Domain/Setting	Broken Scaling Phenomenon	Causal Mechanism or Condition
MoE/Routed Networks	Plateau after expert scaling	Limited per-path parameterization
Retrieval-Augmented	Sub-linear model scaling, no saturation	Dynamic external memory function
Multimodal	Competition/synergy regimes	Modality interaction, phase competition
Data Pruning	Exponential (not power-law) scaling	Optimal information retention
DFA vs. Backpropagation	Shallower scaling slope, higher offset	Algorithm inefficiency
Downstream/OOD generalization	Non-monotonic/delayed scaling	Transfer phase, misalignment

4. Predictability, Extrapolation, and Fundamental Limits

While BNSLs provide a superior fit for observed scaling phenomena, their increased flexibility brings theoretical and practical caution for extrapolation:

Prediction limits: For extremely sharp regime changes (large $|c_i|$ , small $f_i$ ), accurate extrapolation across future transitions is fundamentally impossible without post-transition data—highlighting the foreseeability limit of emergent behaviors or new phases (Caballero et al., 2022).
Fidelity of extrapolation estimators: Methods such as the M4 estimator are designed to detect and accommodate BNSL-regimes by modeling both sigmoidal transitions and asymptotic power-laws, outperforming naive fits in predicting downstream or wild-regime metrics (Alabdulmohsin et al., 2022).
Implications for AI forecasting: Accurate modeling of BNSLs is critical for projecting new capability onsets, resource budgeting, and risk management in alignment and safety contexts (Caballero et al., 2022).

5. Theoretical Origins and Diagnostic Use

Theoretical work situates the emergence and breakdown of scaling laws in:

Statistical properties of data: Scaling relies on the power-law spectral structure of empirical covariance matrices or data manifolds. Once model/data size outgrows the effective latent dimension, performance plateaus and scaling laws fail (BNSL onset) (Maloney et al., 2022).
Resource allocation: In composite or modular tasks, additive and proportional allocation of resources to subtasks underlies scaling; deviations (e.g., bottlenecks, abrupt module emergence) cause scaling breaks (Song et al., 7 Feb 2024).
Implicit optimization bias: The learning trajectory and generalization, influenced by the implicit bias of the optimizer, drive the emergence or breakdown of scaling laws, with different architectural classes exhibiting variable transitions (D'Amico et al., 19 May 2025).
Symmetry/duality breaking: In large-N field-theoretic models, breaking symmetry between sample and feature scaling (e.g., via noise, regularization, or rich representation learning) can precipitate BNSLs, including double descent (Zhang, 29 May 2024).

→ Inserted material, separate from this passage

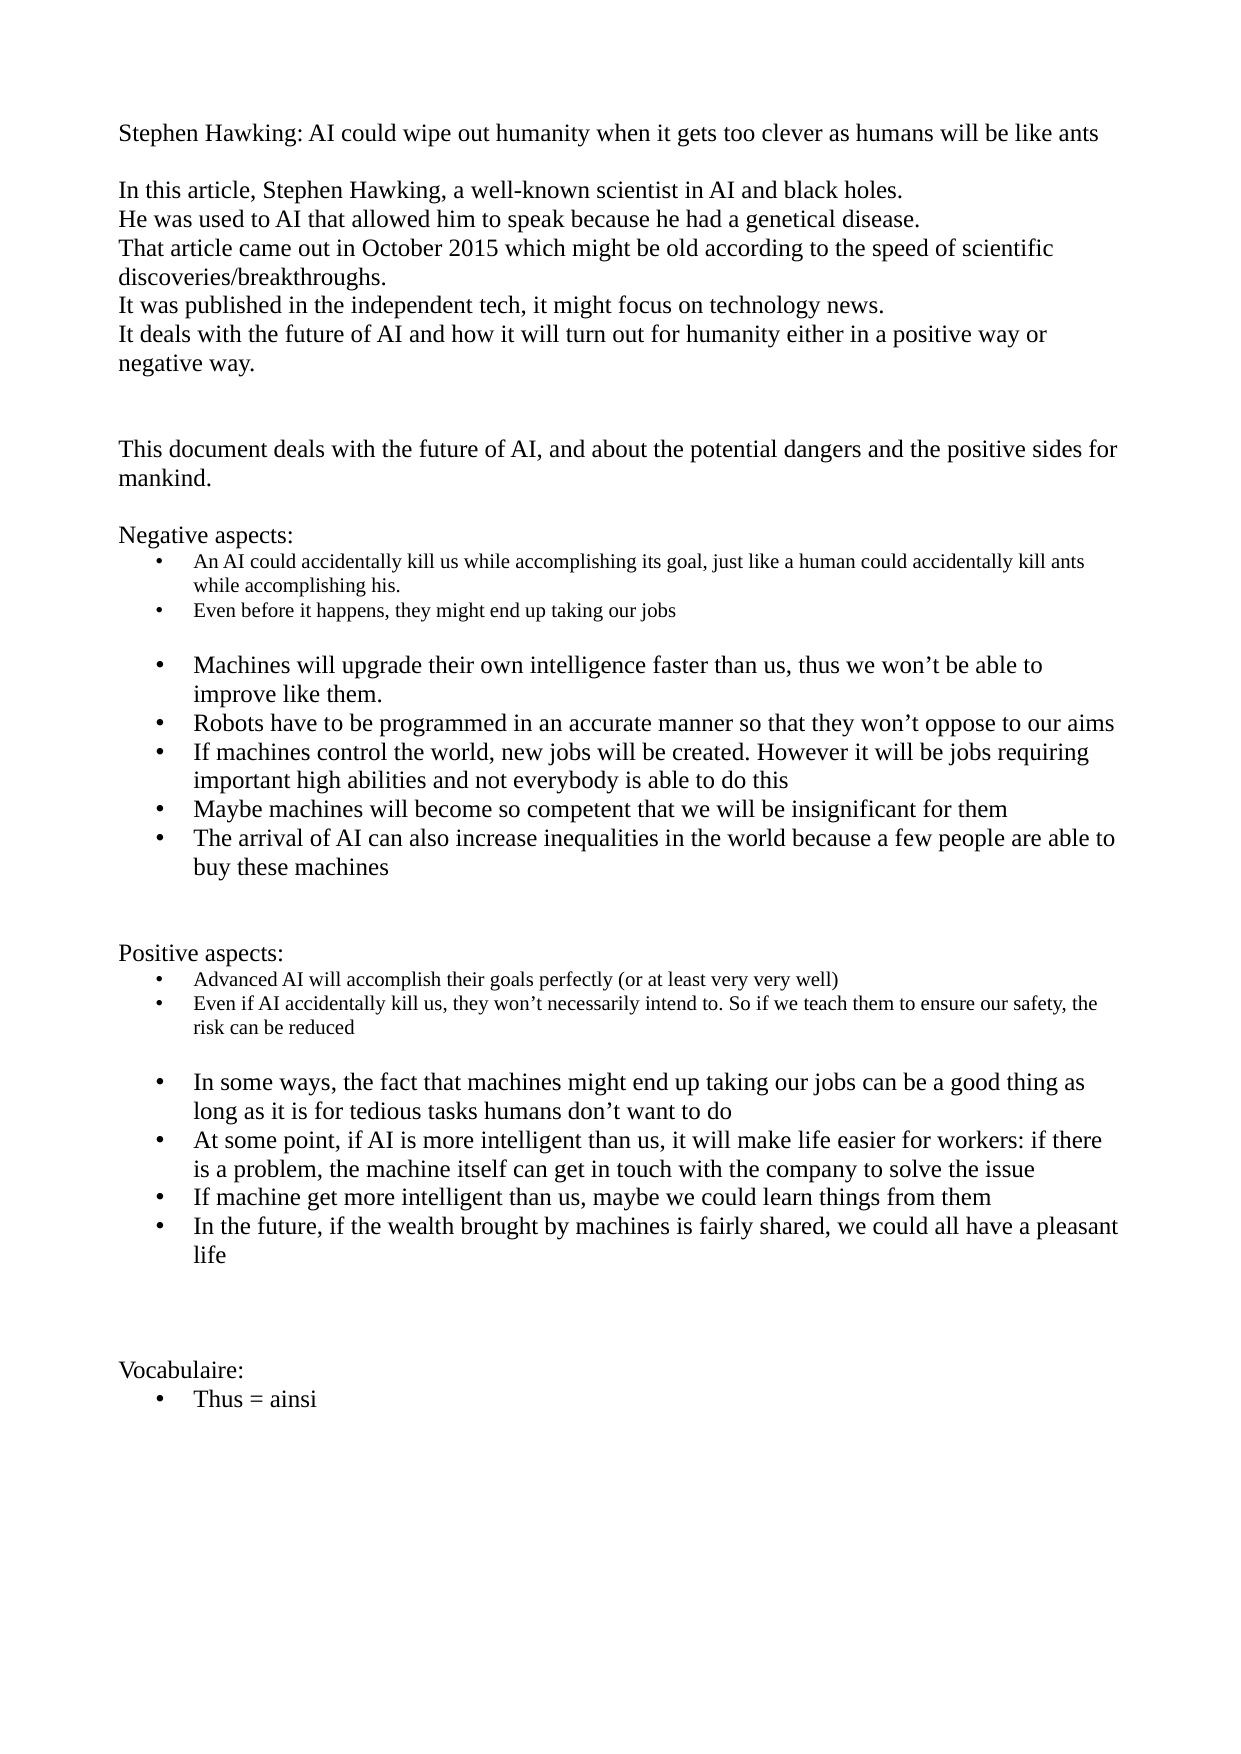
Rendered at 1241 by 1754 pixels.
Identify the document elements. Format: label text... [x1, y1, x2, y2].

Diagnostically, BNSLs are revealed by:

Non-monotonicity in learning curves (e.g., double descent).
Abrupt or sharp regime transitions (inflection or phase change).
Plateaus or unexpected saturation in error upon further scaling.
Shifts in scaling exponents associated with architecture or data change.

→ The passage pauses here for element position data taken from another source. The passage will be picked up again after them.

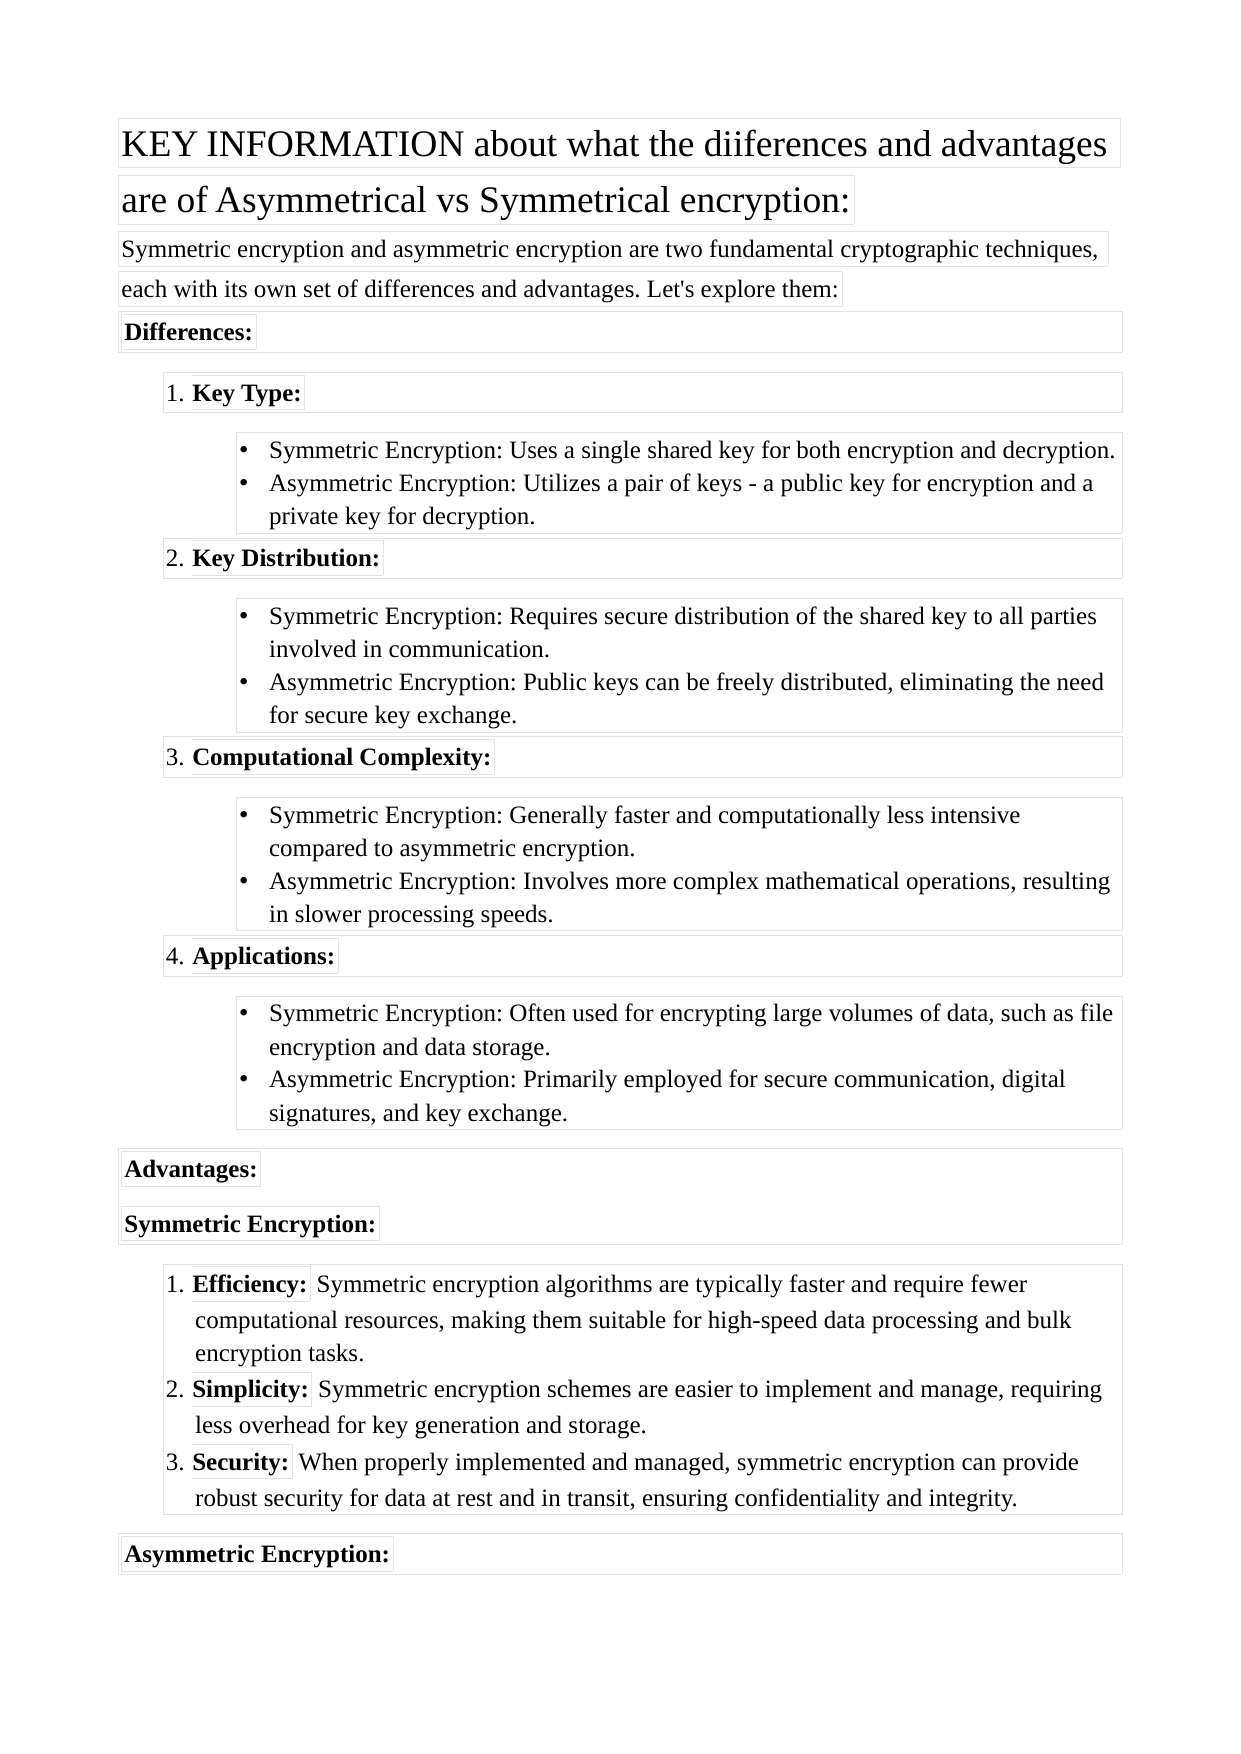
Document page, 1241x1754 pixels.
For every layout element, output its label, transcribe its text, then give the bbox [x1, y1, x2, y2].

list Asymmetric Encryption: Primarily employed for secure communication, digital signatures, and key exchange. [237, 1062, 1122, 1129]
list Asymmetric Encryption: Involves more complex mathematical operations, resulting in slower processing speeds. [237, 863, 1122, 930]
text KEY INFORMATION about what the diiferences and advantages are of Asymmetrical vs Symmetrical encryption: [118, 118, 1122, 224]
list Security: When properly implemented and managed, symmetric encryption can provide robust security for data at rest and in transit, ensuring confidentiality and integrity. [164, 1441, 1122, 1514]
list Simplicity: Symmetric encryption schemes are easier to implement and manage, requiring less overhead for key generation and storage. [164, 1368, 1122, 1439]
list Asymmetric Encryption: Public keys can be freely distributed, eliminating the need for secure key exchange. [237, 664, 1122, 732]
text Advantages: [119, 1149, 1122, 1186]
list Symmetric Encryption: Generally faster and computationally less intensive compared to asymmetric encryption. [237, 798, 1122, 862]
text Symmetric encryption and asymmetric encryption are two fundamental cryptographic techniques, each with its own set of differences and advantages. Let's explore them: [118, 231, 1122, 306]
list Symmetric Encryption: Uses a single shared key for both encryption and decryption. [237, 433, 1122, 464]
list Symmetric Encryption: Often used for encrypting large volumes of data, such as file encryption and data storage. [237, 997, 1122, 1060]
text Differences: [119, 312, 1122, 352]
list Computational Complexity: [164, 737, 1122, 777]
list Asymmetric Encryption: Utilizes a pair of keys - a public key for encryption and a private key for decryption. [237, 465, 1122, 533]
list Key Distribution: [164, 539, 1122, 578]
list Symmetric Encryption: Requires secure distribution of the shared key to all parties involved in communication. [237, 599, 1122, 663]
list Key Type: [164, 373, 1122, 412]
list Efficiency: Symmetric encryption algorithms are typically faster and require fewer computational resources, making them suitable for high-speed data processing and bulk encryption tasks. [164, 1265, 1122, 1367]
text Asymmetric Encryption: [119, 1534, 1122, 1574]
text Symmetric Encryption: [119, 1203, 1122, 1244]
list Applications: [164, 936, 1122, 976]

6. Impact on Model Development and Adaptive Strategies

The presence of BNSLs compels moving from universal scaling heuristics to adaptive, architecture- and context-tailored scaling strategies:

Compute/inference-aware scaling: When inference costs are non-trivial, optimal model sizing may deviate from power-law expectations (Sengupta et al., 17 Feb 2025).
Data curation and mixture-aware approaches: Proper data mixture and curation can enable sub-exponential or improved scaling, while additional data of poor utility can break expected laws (Sorscher et al., 2022, Sengupta et al., 17 Feb 2025).
Joint resource allocation: Scaling must take into account the interplay of model size, data, compute, architecture, and external resources (e.g., retrieval memory) for optimal outcomes.
Monitoring and diagnosing breaks: Continuous empirical assessment for phase changes, plateau onset, or non-monotonicity is essential, along with tailored remediation (e.g., reallocation, regularization, architecture modification).

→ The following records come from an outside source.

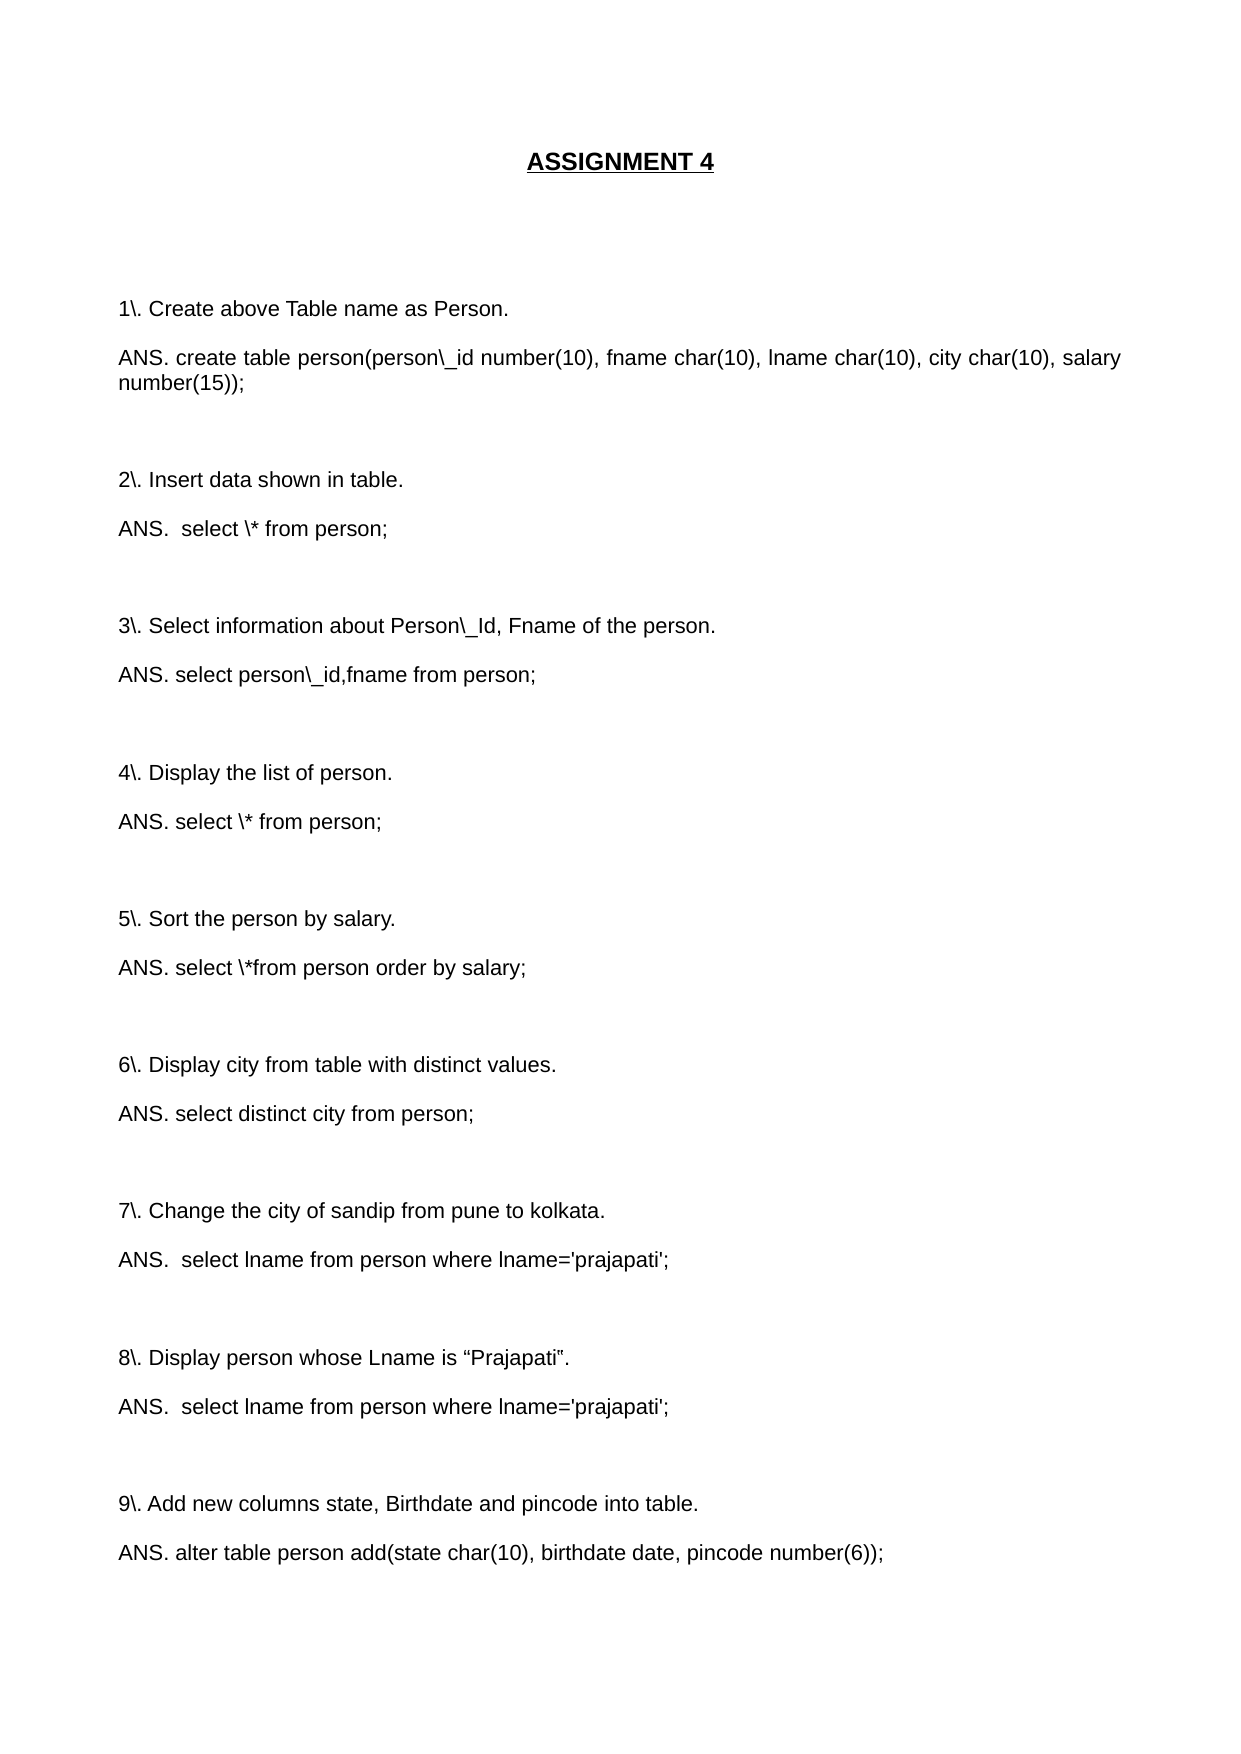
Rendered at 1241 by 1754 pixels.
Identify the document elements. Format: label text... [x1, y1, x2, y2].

text ANS. select \* from person; [118, 516, 1122, 541]
text ANS. select distinct city from person; [118, 1101, 1122, 1126]
text ANS. select \*from person order by salary; [118, 955, 1122, 980]
text 2\. Insert data shown in table. [118, 467, 1122, 492]
text ANS. create table person(person\_id number(10), fname char(10), lname char(10), city char(10), salary number(15)); [118, 344, 1122, 395]
text ANS. alter table person add(state char(10), birthdate date, pincode number(6)); [118, 1540, 1122, 1565]
text ANS. select lname from person where lname='prajapati'; [118, 1247, 1122, 1272]
text ANS. select person\_id,fname from person; [118, 662, 1122, 687]
text 5\. Sort the person by salary. [118, 906, 1122, 931]
text 4\. Display the list of person. [118, 759, 1122, 784]
text 7\. Change the city of sandip from pune to kolkata. [118, 1198, 1122, 1223]
text 6\. Display city from table with distinct values. [118, 1052, 1122, 1077]
text 8\. Display person whose Lname is “Prajapati‟. [118, 1344, 1122, 1369]
text 9\. Add new columns state, Birthdate and pincode into table. [118, 1491, 1122, 1516]
text ANS. select \* from person; [118, 808, 1122, 834]
text 1\. Create above Table name as Person. [118, 295, 1122, 321]
text 3\. Select information about Person\_Id, Fname of the person. [118, 613, 1122, 638]
text ANS. select lname from person where lname='prajapati'; [118, 1393, 1122, 1419]
text ASSIGNMENT 4 [118, 147, 1122, 176]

In summary, Broken Neural Scaling Laws provide a unifying formalism and predictive diagnostic for the diverse and often non-universal patterns observed in the scaling behavior of modern neural networks. Accurately modeling and responding to BNSLs is essential for effective scaling, principled extrapolation, and robust deployment across the rapidly expanding spectrum of neural architectures and learning paradigms.